--- Stored data ---
#####

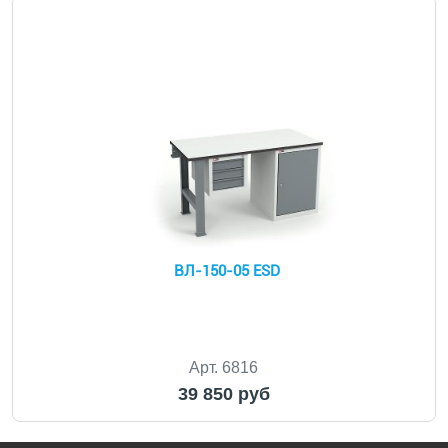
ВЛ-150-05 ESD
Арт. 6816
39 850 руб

#####

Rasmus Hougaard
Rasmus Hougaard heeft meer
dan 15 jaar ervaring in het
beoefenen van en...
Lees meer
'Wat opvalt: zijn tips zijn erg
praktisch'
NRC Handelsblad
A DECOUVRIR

#####

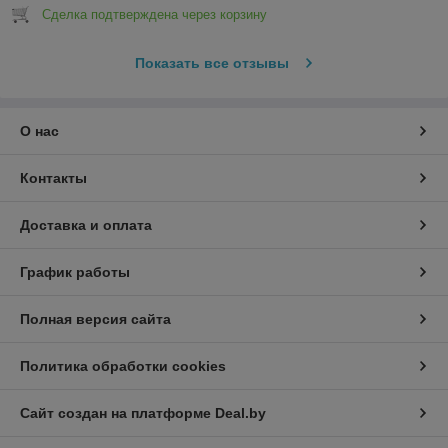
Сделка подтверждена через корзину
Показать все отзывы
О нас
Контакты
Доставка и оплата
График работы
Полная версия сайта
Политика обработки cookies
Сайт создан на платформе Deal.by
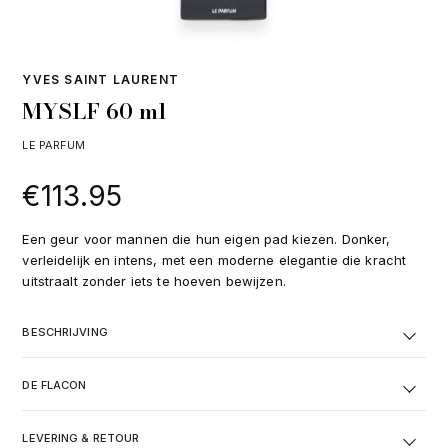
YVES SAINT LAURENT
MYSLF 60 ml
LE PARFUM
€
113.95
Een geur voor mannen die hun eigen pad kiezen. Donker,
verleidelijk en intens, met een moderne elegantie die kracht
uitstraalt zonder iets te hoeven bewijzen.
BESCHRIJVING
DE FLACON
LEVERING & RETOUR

#####

--- What you will do ---
Every line with "meer" in it should be copied from the entries above.

--- Task response ---
Rasmus Hougaard heeft meer
Lees meer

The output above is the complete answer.